TEXTAUSZUG ->
--------------------
Hellwarmes Licht noch auf den verstiegensten Seiten, ein Glanz, der den Romanistikstudenten fortzog in die sonnendurchfluteten Regionen Südeuropas. Die Reise dorthin führte über Etymologie und Lautentwicklung, über Racine, Boccaccio und Cervantes. Trotz aller Verschiedenheiten, sinnierte der Erstsemester, bilden die romanischen Länder am Ende doch eine große sprachlich-kulturelle Einheit, in ihrer sanften Anmut unendlich anziehender als die unterkühlten Länder des germanischen Europas.

Kersten Knipp | 16.08.2002
    Der härteste Vorwurf, den man einer wissenschaftlichen Disziplin machen kann, ist wohl der, sie animiere zu eskapistisch-ästhetizistischen Träumereien. Und doch bot die deutschsprachige Romanistik seit ihrer Geburt aus dem Geist der Romantik im frühen 19. Jahrhundert ihren Vertretern Gelegenheit, dem Unbehagen am eigenen Land durch die Anschauung ebenso fremder wie schöner Formen zu entweichen. Zwar immunisierte das Fach keineswegs zwangsläufig gegen nationalistische Aufwallungen, wie schon das Beispiel seines Gründervaters Friedrich Diez zeigt: "Deutsch und gut/oder an den Galgen mit/der Franzosen-Bruth" dichtete der spätere Fachmann für französische Sprachgeschichte anlässlich des Befreiungskrieges gegen Napoleon; und auch der große Romanist Karl Vossler empfahl 1922, noch ganz unter dem Eindruck des Ersten Weltkriegs stehend, "doch lieber slawisch [zu] sprechen mit den Slawen, oder meinethalben Esperanto, oder noch besser deutsch, auf keinen Fall und nie wieder aber Französisch."

    Doch derartige Regungen, so Hans Ulrich Gumbrecht in seinem Buch über Leben und Sterben der großen Romanisten, hielten sich zumindest bei den führenden Vertretern der Zunft in engsten Grenzen, und zwar auch während der großen moralischen Bewährungszeit, der Herrschaft des Nationalsozialismus. Seine Porträts der fünf "großen" Romanisten Karl Vossler, Ernst Robert Curtius, Leo Spitzer, Erich Auerbach und Werner Krauss lassen bei aller Verschiedenheit der Charaktere und Lebensläufe zwar nicht auf eine zwingende Verbindung zwischen wissenschaftlicher Größe und moralischem Heldentum schließen. Aber sie zeigen doch, dass die Romanisten erster Klasse eine viel größere Distanz zum Dritten Reich wahrten als ihre Kollegen aus der zweiten Reihe, denen Gumbrechts Freiburger Kollege Frank Rutger Hausmann vor einigen Jahren in einer Aufsehen erregenden Studie nachgegangen ist. Dank ihrer fünf größten Vertreter durfte sich die Romanistik nach dem Krieg ein halbwegs gutes Gewissen bewahren - so dass selbst im unruhigen Jahr 1968, wie Gumbrecht in der autobiographisch gehaltenen Einleitung augenzwinkernd erklärt, "nichts Romanistisches je in den Verdacht geraten konnte, zu einem peinlichen oder gar kompromittierenden Grad deutsch zu sein", weshalb auch - milder Segen dieses wunderbaren Faches - "die Entscheidung für das kulturell Andere (...) unendliche Bestände an erleichtertem Gewissen verschaffte."
--------------------
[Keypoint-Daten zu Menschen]

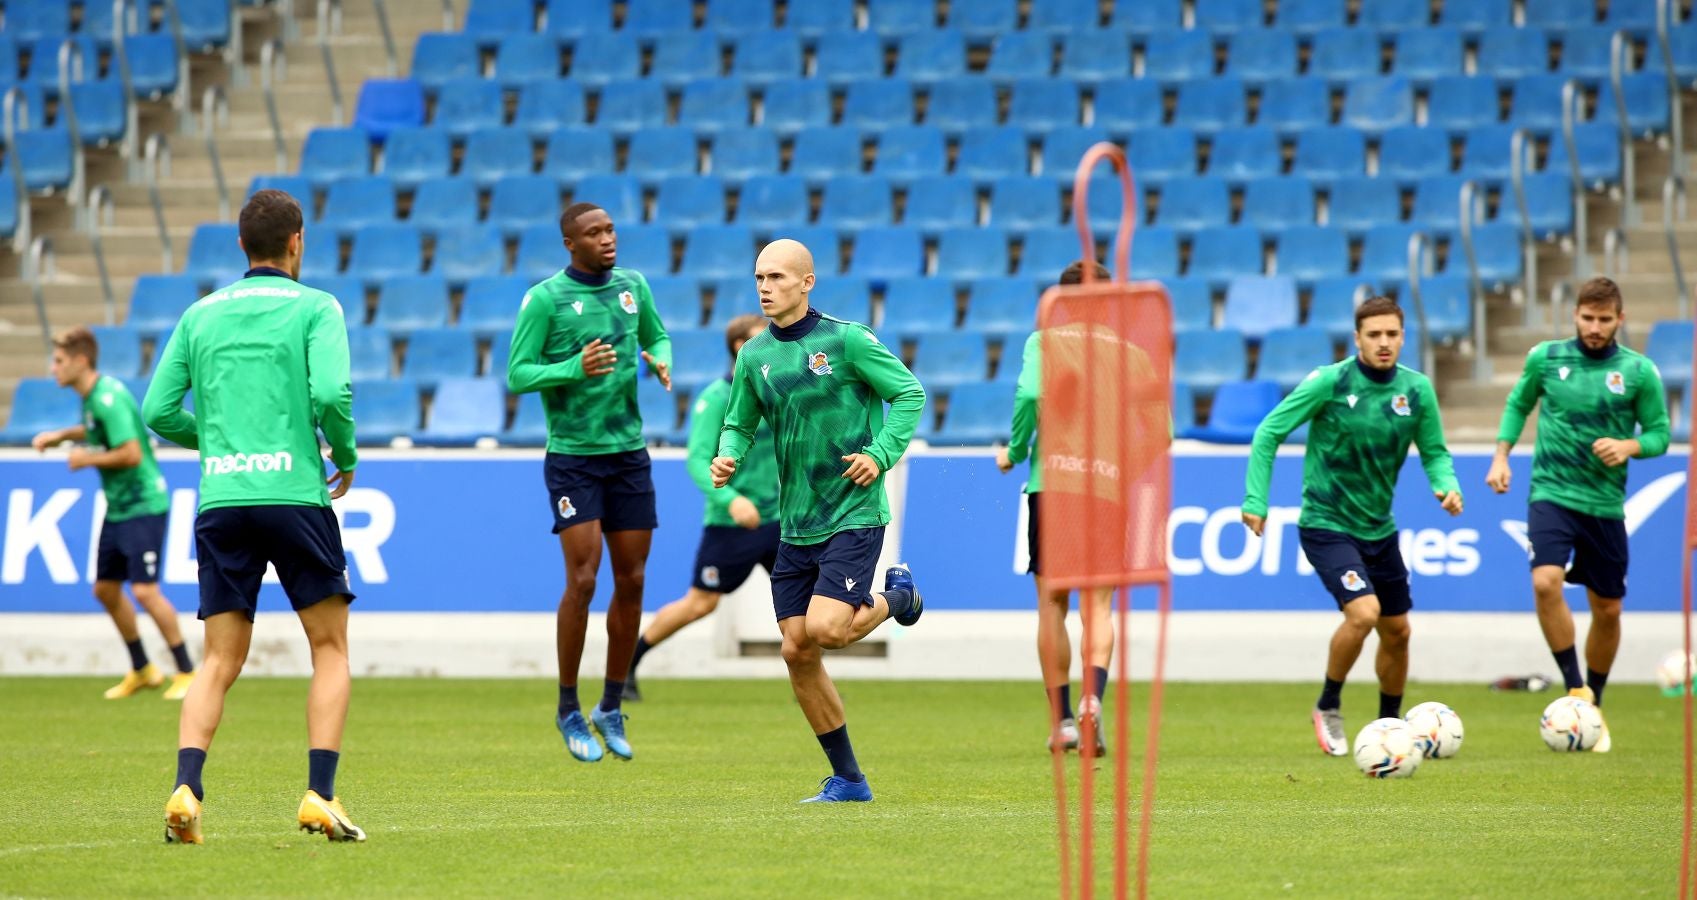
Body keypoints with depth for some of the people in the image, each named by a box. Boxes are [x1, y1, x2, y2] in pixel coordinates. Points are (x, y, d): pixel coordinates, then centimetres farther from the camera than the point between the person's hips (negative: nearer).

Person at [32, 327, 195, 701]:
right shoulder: (92, 395, 8)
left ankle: (187, 672, -4)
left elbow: (131, 454, -27)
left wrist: (88, 459, -13)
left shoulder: (108, 398, -21)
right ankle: (142, 670, 25)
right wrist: (62, 435, 16)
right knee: (105, 588, 13)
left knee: (145, 590, -13)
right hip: (117, 508, 10)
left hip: (143, 506, -10)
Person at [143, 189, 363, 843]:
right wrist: (347, 456, 5)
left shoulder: (201, 314, 13)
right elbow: (330, 394, -13)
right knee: (331, 648, 8)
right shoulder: (314, 308, 1)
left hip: (219, 499, 3)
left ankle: (186, 789, -14)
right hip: (293, 492, -3)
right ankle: (320, 795, -5)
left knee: (220, 661, 6)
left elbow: (158, 410, 9)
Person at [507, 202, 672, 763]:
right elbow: (517, 375, -8)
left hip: (629, 453, 5)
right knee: (582, 579, -11)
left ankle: (611, 709, 19)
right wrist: (575, 368, -24)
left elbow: (656, 335, 21)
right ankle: (568, 710, 3)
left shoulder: (631, 286, 6)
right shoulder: (545, 299, -8)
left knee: (631, 583, 5)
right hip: (573, 458, -5)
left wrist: (661, 360, -2)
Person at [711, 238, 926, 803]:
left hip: (854, 517, -6)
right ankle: (847, 780, 13)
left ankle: (894, 598, 14)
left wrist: (881, 454, -14)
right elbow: (740, 423, 17)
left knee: (824, 628, -21)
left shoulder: (846, 341, -9)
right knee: (797, 651, 1)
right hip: (796, 524, 6)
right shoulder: (754, 355, 6)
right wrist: (728, 457, -5)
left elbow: (909, 393, -3)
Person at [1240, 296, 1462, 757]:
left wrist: (1447, 485, -14)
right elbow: (1269, 433, -9)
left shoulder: (1417, 390, -4)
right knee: (1364, 612, -23)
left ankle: (1390, 723, 36)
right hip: (1326, 525, -5)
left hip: (1380, 528, 5)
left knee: (1396, 631, 13)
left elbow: (1434, 452, 8)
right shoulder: (1329, 382, -16)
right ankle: (1328, 707, 0)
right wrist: (1256, 500, -14)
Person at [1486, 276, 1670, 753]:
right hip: (1551, 493, -1)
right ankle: (1575, 689, -15)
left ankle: (1594, 707, 28)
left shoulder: (1638, 371, -2)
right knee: (1545, 581, -25)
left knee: (1607, 610, 8)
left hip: (1605, 502, 1)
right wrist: (1501, 456, 5)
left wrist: (1629, 446, -17)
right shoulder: (1546, 358, 1)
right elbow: (1518, 404, 16)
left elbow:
--------------------
GELESENES ANWENDEN ->
- A) Wer wird im Text über die Romanistik als Gründervater des Fachs genannt?
- B) Gib den Text über die Romanistik von "Hellwarmes Licht noch" bis "des germanischen Europas." wieder und tausche dabei "Erstsemester" gegen "Studienanfänger" aus.
- C) Schreib den Text über die Romanistik nach seinem letzten Satz weiter.
Die Datensätze spielen hier keine Rolle.

LÖSUNGEN ->
- A) Friedrich Diez.

- B)
Hellwarmes Licht noch auf den verstiegensten Seiten, ein Glanz, der den Romanistikstudenten fortzog in die sonnendurchfluteten Regionen Südeuropas. Die Reise dorthin führte über Etymologie und Lautentwicklung, über Racine, Boccaccio und Cervantes. Trotz aller Verschiedenheiten, sinnierte der Studienanfänger, bilden die romanischen Länder am Ende doch eine große sprachlich-kulturelle Einheit, in ihrer sanften Anmut unendlich anziehender als die unterkühlten Länder des germanischen Europas.

- C)
    Allerdings: Ihr Interesse am kulturell Anderen mag die großen Romanisten zwar gründlich gegen das nationalsozialistische Weltbild immunisiert haben. Es bewahrte sie aber nicht zwangsläufig davor, "wegzuschauen" - auch wenn ihr Blick in sehr viel entlegenere Zeiten und Regionen reichte als der der meisten Zeitgenossen. "Wie werden wir die Schande des Antisemitismus los?" fragte Karl Vossler zwar öffentlich noch 1930. Aber in den folgenden Jahren verlor er offenbar seine republikanische Zuversicht und zog sich mehr und mehr auf seine Arbeit zurück. Seine 1940 veröffentlichte Studie zur "Poesie der Einsamkeit in Spanien" liest sich passagenweise wie ein hilfloser Kommentar zur eigenen Situation - die Worte über Karl V. etwa, der, Zitat, "tapfer und mutig nur noch aus Verzweiflung, (...) das beste seines ungeheuren Reichtums nur noch in der Phantasie zu realisieren vermochte."

    In vergleichbare Fernen entschwand auch Ernst Robert Curtius, der, nach Jahren engagierter Auseinandersetzung mit den großen Autoren des frühen 20. Jahrhunderts, Begriffe wie "Tradition" und "Wahrheit" schwinden sah. Seit Beginn der 30er Jahre warnte er darum vor den Gefahren von, Zitat, "Ent-Substantialisierung" und "geistiger Haltlosigkeit" und rief, nochmals O-Ton Curtius, zur "lebendigen Bewahrung überzeitlicher Geisteswerte" auf - Werte, die er in den lebensbedrohlichen Jahren nirgends anders als in den Studien zu seiner monumentalem Werk "Europäische Literatur und lateinisches Mittelalter" fand.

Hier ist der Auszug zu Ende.